# Hey, a new travel section.



## Jan (Jul 24, 2002)

Welcome to the new travel section here. It's just an idea for it might be nice to have a place to share travel experiences, ask travel related questions to a world wide audience, share travel specials and the likes. Show us where you've been, or discuss where you would like to go. Also geography topics are welcome. Let's see how this one goes.


----------



## ncon (Apr 6, 2005)

*Indonesia*

hehe great threads 

ok let me start 1st 


* Indonesia Tourism Board !! Info and Pics*
http://www.skyscrapercity.com/showthread.php?t=233277&page=1

*Indonesia Tourism Board !! Answering Question *
http://www.skyscrapercity.com/showthread.php?p=5180260#post5180260


----------



## Bahnsteig4 (Sep 9, 2005)

GREAT idea!!


----------



## eklips (Mar 29, 2005)

Very good idea


----------



## Sinjin P. (Jul 17, 2005)

^Nice Jan! :applause:


----------



## Manila-X (Jul 28, 2005)

Good threads but grography?


----------



## algonquin (Sep 24, 2004)

great idea... I hope to contribute soon.


----------



## ZOHAR (Jul 16, 2005)

great idea


----------



## Gilgamesh (Apr 1, 2005)

Cool section...refreshing.


----------



## Forza Raalte (Sep 18, 2004)

What is the exact idea? To post pictures of trips and make reports like David, or give links to sites or just ask questions :?:


----------



## hkskyline (Sep 13, 2002)

Nice idea!


----------



## empersouf (Mar 19, 2004)

Great job, I recently just had the idea to make a thread about this on about the forums.


----------



## Nicolás (Dec 17, 2005)

Forza Raalte said:


> What is the exact idea? To post pictures of trips and make reports like David, or give links to sites or just ask questions :?:


I personally prefer threads like David's... Pictures (with diaries) of private trips... The Jakarta and Hongkong-Thread is very disturbing here... Too commercial... We already have something like that in the citytalk forum!


----------



## Marcanadian (May 7, 2005)

Cool idea


----------



## thryve (Mar 5, 2005)

Excellent.

SSC continues to expand its portfolio of uses.

-thryve


----------



## Bahnsteig4 (Sep 9, 2005)

Well, personally, I am not sure about the point yet. I spend quite some time browsing through my pictures and compiling a decent report, but I don't know whether it is worth it. So, I'd like to know how you feel about it.


----------



## The Mad Hatter!! (Oct 27, 2004)

how do we know that this isn't going to turn into an advertising or tourism section ,where a bunch of come to (insert hometown here) threads?


----------



## Samuel64 (Jan 31, 2006)

koool


----------



## Facial (Jun 21, 2004)

NICE. This will be one of my most visited sections in the future.


----------



## empersouf (Mar 19, 2004)

I hope this will become a subforum whit only selfmade pictures. I hate it when people post more than hundred differrent photos from an particular place just to promote it, I think this ruins most of the photo forums. Luckily enough it's not the way it goes in the dutch photo sub forum, otherwise i'd avoid it too.

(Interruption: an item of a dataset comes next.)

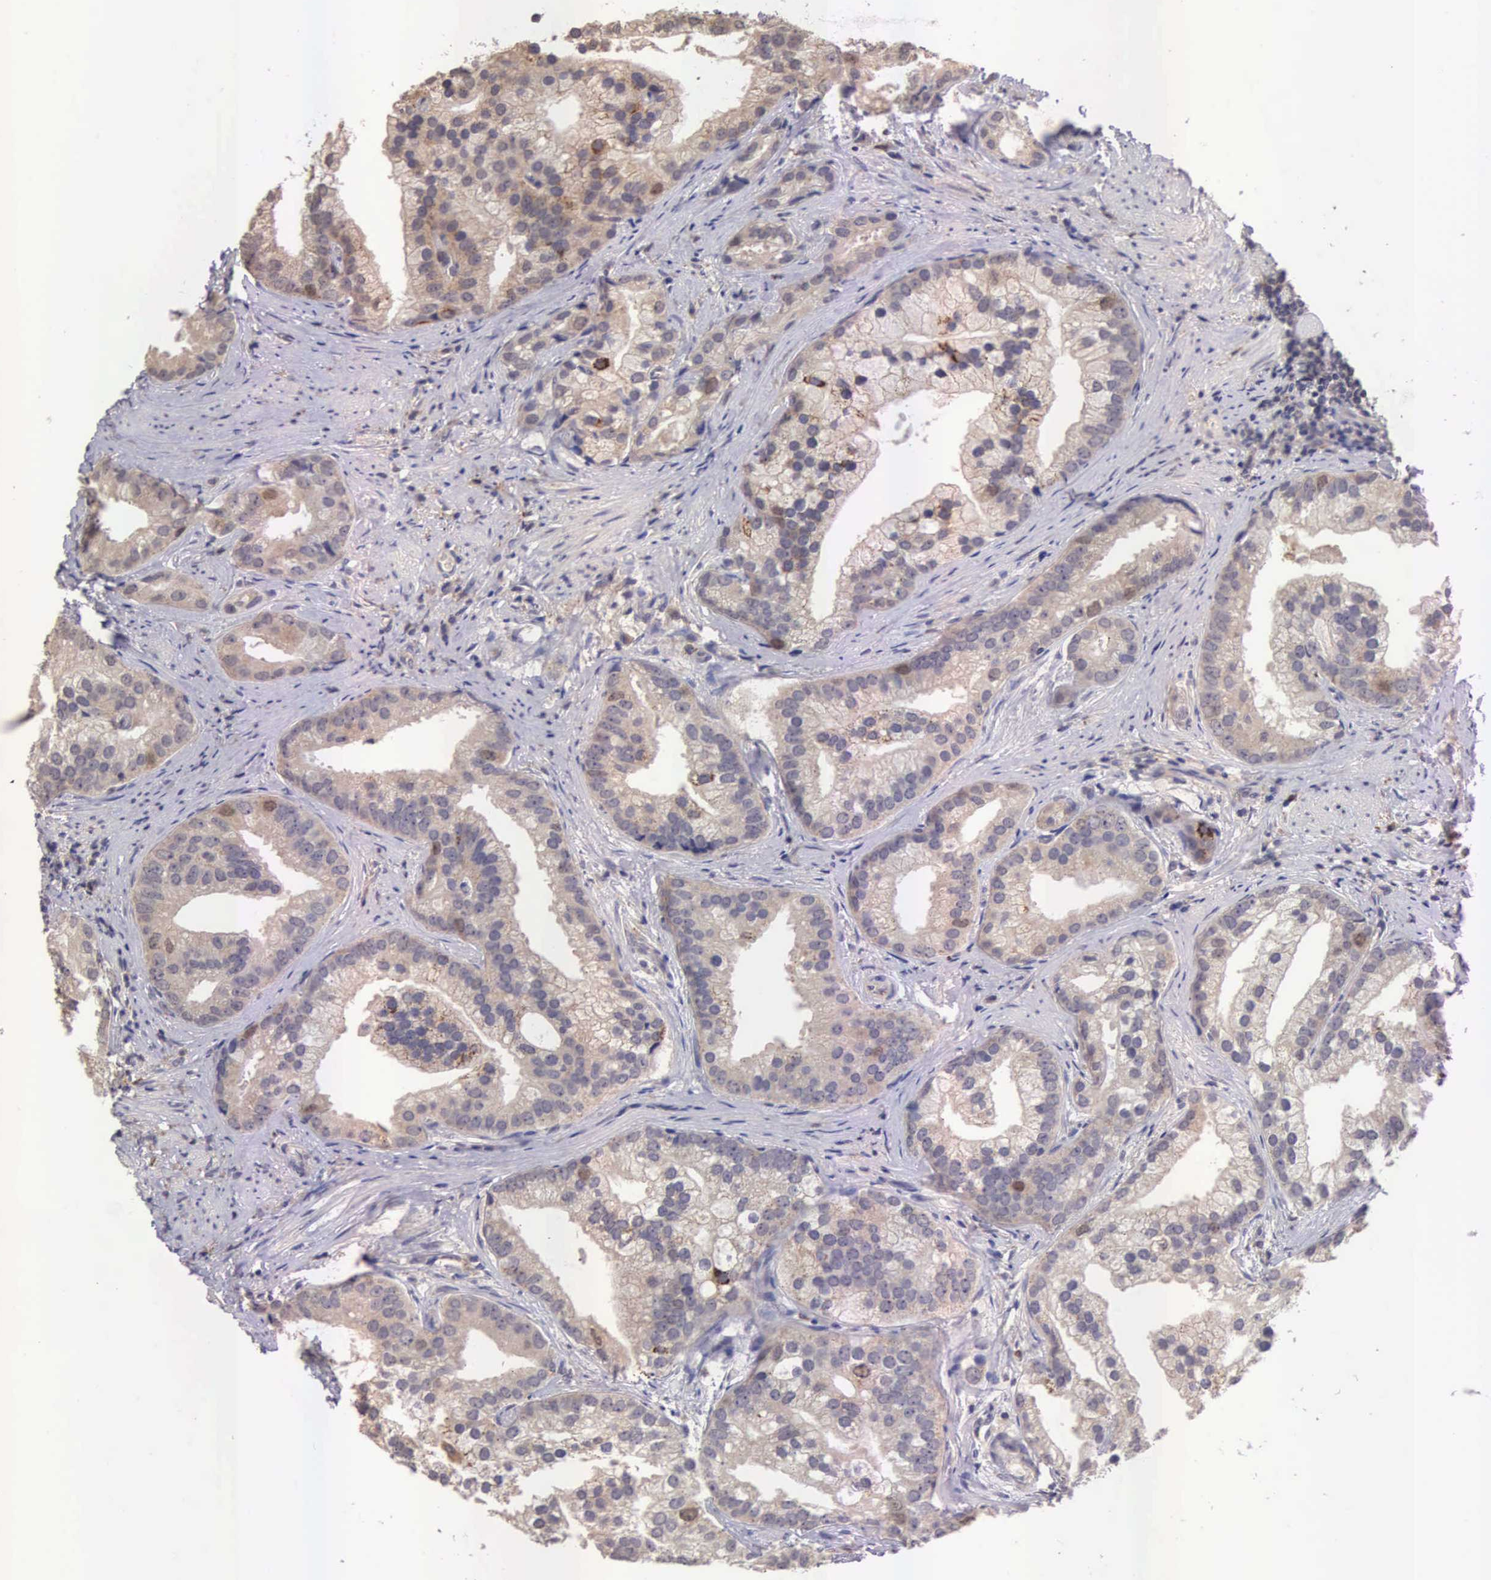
{"staining": {"intensity": "moderate", "quantity": ">75%", "location": "cytoplasmic/membranous"}, "tissue": "prostate cancer", "cell_type": "Tumor cells", "image_type": "cancer", "snomed": [{"axis": "morphology", "description": "Adenocarcinoma, Low grade"}, {"axis": "topography", "description": "Prostate"}], "caption": "Immunohistochemical staining of prostate cancer shows medium levels of moderate cytoplasmic/membranous staining in approximately >75% of tumor cells.", "gene": "CDC45", "patient": {"sex": "male", "age": 71}}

This subforum must be a subforum where you can discuss youre future trips and vacations. Where you can ask info about staying somewhere and a subforum where you can show your holiday journals. 
That would be great if that happened, thats what I made up and wanted to start a thread about.
So I hope this can be possible, I think its the best way for this subforum.

Are there even enough mods to controll this new subforum?


----------